Mr. Sumner Welles can be sure of being received in France with the same sentiments as those inspired by the various messages of the President of the United States.

At the same time it is learned that the Secretary of State, Mr. Cordell Hull, is engaged in conversations with certain neutral states relative to the economic organization of the world after the war.6

Informed circles emphasize that these two American initiatives are essentially distinct and apart. While Mr. Sumner Welles is sent to those countries that are belligerents, not as a mediator or even as a messenger between the different capitals but to make a general report to Washington on war conditions, Mr. Cordell Hull is consulting the neutrals on the future organization of peace. These are two separate fields, as M. Daladier7 clearly pointed out in his speech in the Senate at the end of December.

[Page 6]

England and France actually seek by victory of their arms to obtain “material and positive guarantees” of peace without which no stable organization of international relations could be established, either in the political or economic field. These are the preliminary conditions to all negotiations and it is this aspect of the problem that Mr. Sumner Welles is charged with studying.

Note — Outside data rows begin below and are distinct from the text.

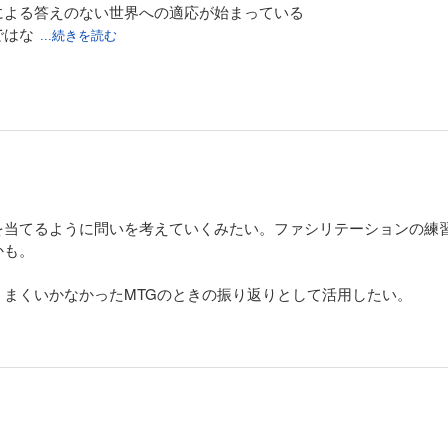
による答えのない世界への適応が始まっている
ではな
...続きを読む
現代
ける
厭わない
わせる
学ぶ
を尊重する
を当てるように問いを考えていくみたい。ファシリテーションの練
かけを、つくる
かも。
仕掛けを施す
ら？
まくいかなかったMTGのときの振り返りとして活用したい。
な発見を生み出す
くないけどついやってしまう。とか、潜在的にダメになりそうな
わりはどこにあるか、こだわりはずれていないか、何かを我慢して
つかったり、姿勢が前のめりだったりすると出ている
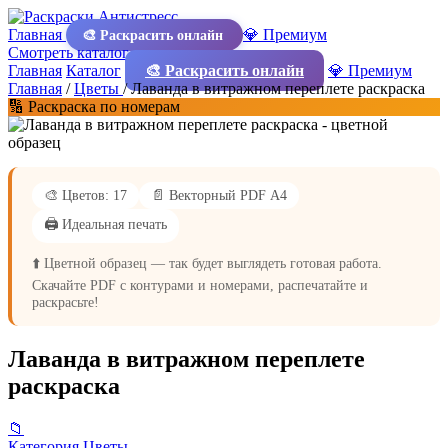
Главная
💎 Премиум
🎨 Раскрасить онлайн
Смотреть каталог
Главная
Каталог
🎨 Раскрасить онлайн
💎 Премиум
Главная
/
Цветы
/
Лаванда в витражном переплете раскраска
🔢 Раскраска по номерам
🎨 Цветов: 17
📄 Векторный PDF А4
🖨️ Идеальная печать
⬆️ Цветной образец — так будет выглядеть готовая работа.
Скачайте PDF с контурами и номерами, распечатайте и
раскрасьте!
Лаванда в витражном переплете
раскраска
📁
Категория
Цветы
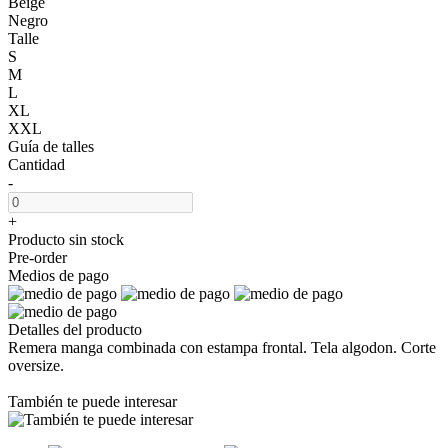
Beige
Negro
Talle
S
M
L
XL
XXL
Guía de talles
Cantidad
-
+
Producto sin stock
Pre-order
Medios de pago
Detalles del producto
Remera manga combinada con estampa frontal. Tela algodon. Corte
oversize.
También te puede interesar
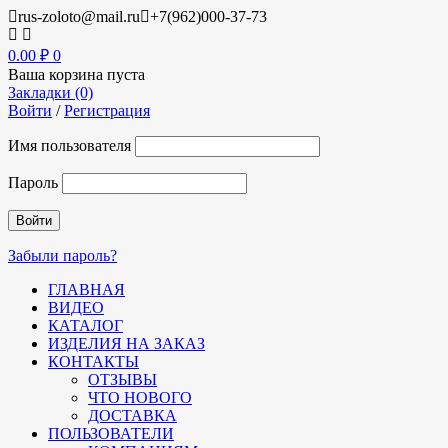
rus-zoloto@mail.ru
+7(962)000-37-73
0.00
₽
0
Ваша корзина пуста
Закладки (0)
Войти
/
Регистрация
Имя пользователя
Пароль
Забыли пароль?
ГЛАВНАЯ
ВИДЕО
КАТАЛОГ
ИЗДЕЛИЯ НА ЗАКАЗ
КОНТАКТЫ
ОТЗЫВЫ
ЧТО НОВОГО
ДОСТАВКА
ПОЛЬЗОВАТЕЛИ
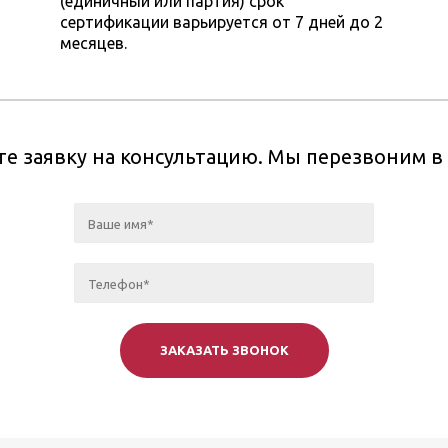
(единичный или партия) срок
сертификации варьируется от 7 дней до 2
месяцев.
те заявку на консультацию. Мы перезвоним 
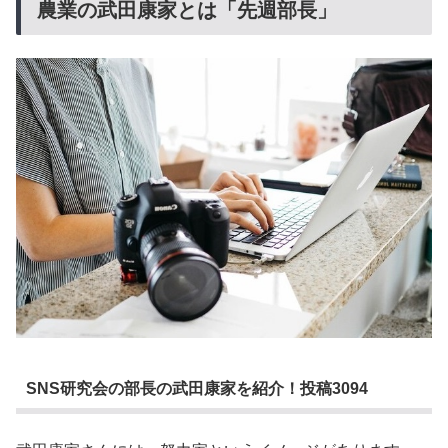
農業の武田康家とは「先週部長」
SNS研究会の部長の武田康家を紹介！投稿3094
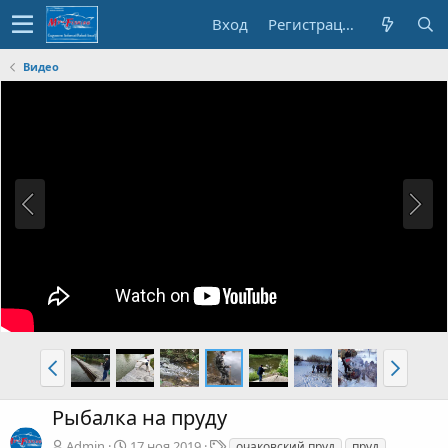
Вход
Регистрация
Видео
Рыбалка на пруду
М
Admin
17 ноя 2019
очаковский пруд
пруд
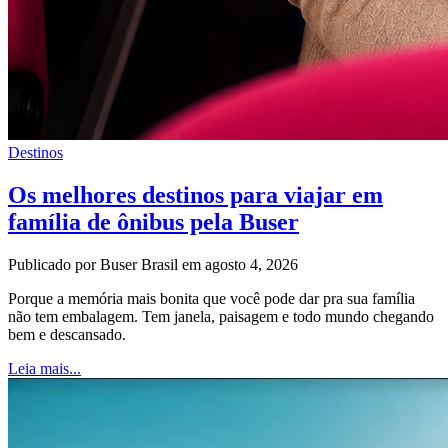
Destinos
Os melhores destinos para viajar em
família de ônibus pela Buser
Publicado por Buser Brasil em agosto 4, 2026
Porque a memória mais bonita que você pode dar pra sua família
não tem embalagem. Tem janela, paisagem e todo mundo chegando
bem e descansado.
Leia mais...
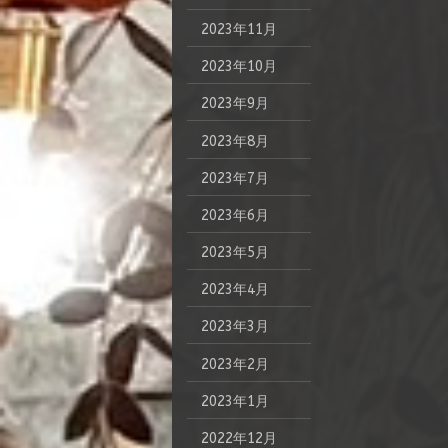
2023年11月
2023年10月
2023年9月
2023年8月
2023年7月
2023年6月
2023年5月
2023年4月
2023年3月
2023年2月
2023年1月
2022年12月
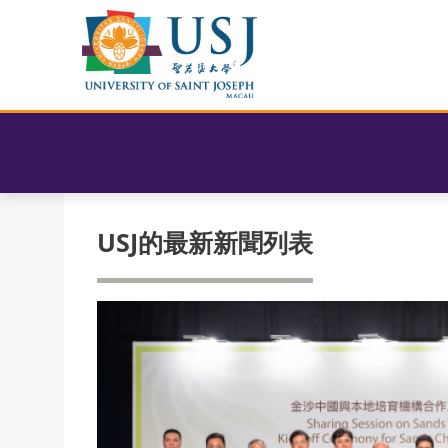
USJ的最新新聞列表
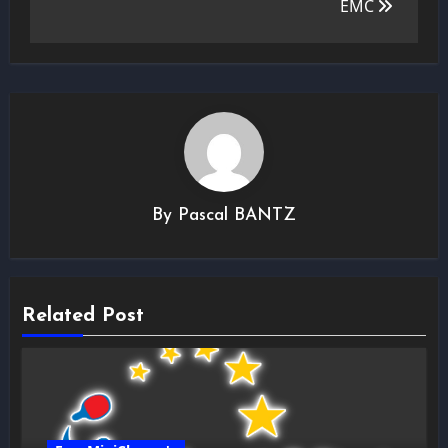
l’article
EMC
By
Pascal BANTZ
Related Post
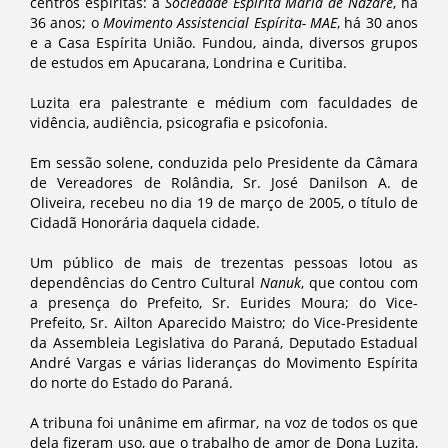
centros espíritas: a
Sociedade Espírita Maria de Nazaré
, há
36 anos; o
Movimento Assistencial Espírita- MAE
, há 30 anos
e a Casa Espírita União. Fundou, ainda, diversos grupos
de estudos em Apucarana, Londrina e Curitiba.
Luzita era palestrante e médium com faculdades de
vidência, audiência, psicografia e psicofonia.
Em sessão solene, conduzida pelo Presidente da Câmara
de Vereadores de Rolândia, Sr. José Danilson A. de
Oliveira, recebeu no dia 19 de março de 2005, o título de
Cidadã Honorária daquela cidade.
Um público de mais de trezentas pessoas lotou as
dependências do Centro Cultural
Nanuk
, que contou com
a presença do Prefeito, Sr. Eurides Moura; do Vice-
Prefeito, Sr. Ailton Aparecido Maistro; do Vice-Presidente
da Assembleia Legislativa do Paraná, Deputado Estadual
André Vargas e várias lideranças do Movimento Espírita
do norte do Estado do Paraná.
A tribuna foi unânime em afirmar, na voz de todos os que
dela fizeram uso, que o trabalho de amor de Dona Luzita,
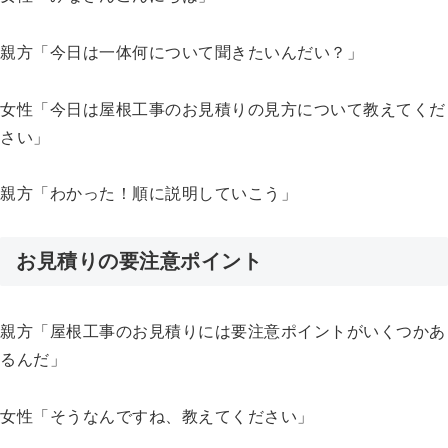
親方「今日は一体何について聞きたいんだい？」
女性「今日は屋根工事のお見積りの見方について教えてくだ
さい」
親方「わかった！順に説明していこう」
お見積りの要注意ポイント
親方「屋根工事のお見積りには要注意ポイントがいくつかあ
るんだ」
女性「そうなんですね、教えてください」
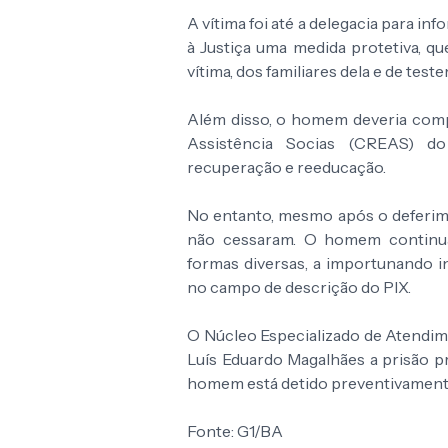
A vítima foi até a delegacia para inf
à Justiça uma medida protetiva, qu
vítima, dos familiares dela e de te
Além disso, o homem deveria comp
Assistência Socias (CREAS) do
recuperação e reeducação.
No entanto, mesmo após o deferime
não cessaram. O homem continua
formas diversas, a importunando 
no campo de descrição do PIX.
O Núcleo Especializado de Atendim
Luís Eduardo Magalhães a prisão pre
homem está detido preventivamente 
Fonte: G1/BA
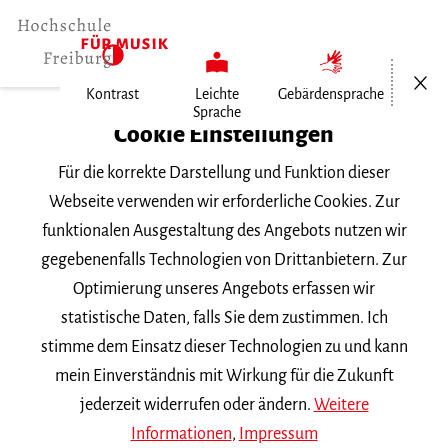
Menü öf
Kontrast
Leichte
Gebärdensprache
Sprache
Home
Cookie Einstellungen
Für die korrekte Darstellung und Funktion dieser
Veranstaltungen
Webseite verwenden wir erforderliche Cookies. Zur
funktionalen Ausgestaltung des Angebots nutzen wir
gegebenenfalls Technologien von Drittanbietern. Zur
Suchbegriff
Optimierung unseres Angebots erfassen wir
statistische Daten, falls Sie dem zustimmen. Ich
stimme dem Einsatz dieser Technologien zu und kann
mein Einverständnis mit Wirkung für die Zukunft
jederzeit widerrufen oder ändern.
Weitere
Nach Kategorie filtern
Informationen
,
Impressum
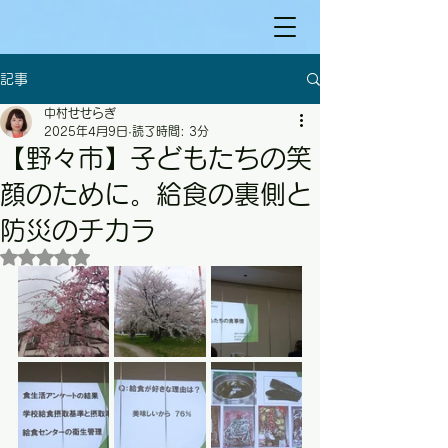
記事
中村せせらぎ
2025年4月9日
読了時間: 3分
【野々市】子どもたちの笑
顔のために。給食の裏側と
防災のチカラ
5つ星のうちNaNと評価されています。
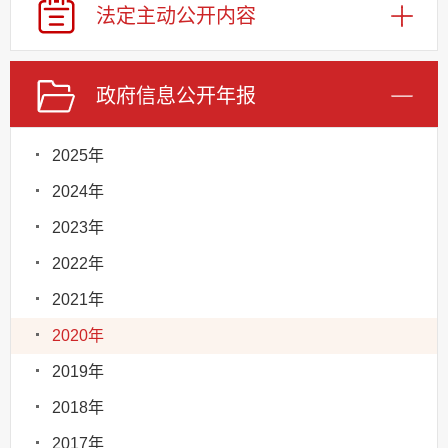
法定主动
公开内容
政府信息
公开年报
2025年
2024年
2023年
2022年
2021年
2020年
2019年
2018年
2017年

The economic or other plans that could be envisaged in the course of the exchange of views that the Department of State is engaged in which [with] the neutrals could be realized in concrete form only if the recurring menaces to peace of which the English Laborites spoke in their recent proclamation are definitely eliminated from the horizon.

It is evident from the French point of view that the constant peril of a Germany that periodically subjects Europe to war crises for purely political and imperialistic reasons must be wiped out before the world of the future can take contractual form.”

Murphy
  1. See pp. 123 ff.
  2. See pp. 117 ff.
  3. Edouard Daladier, French Premier, Minister of War, and Minister for Foreign Affairs.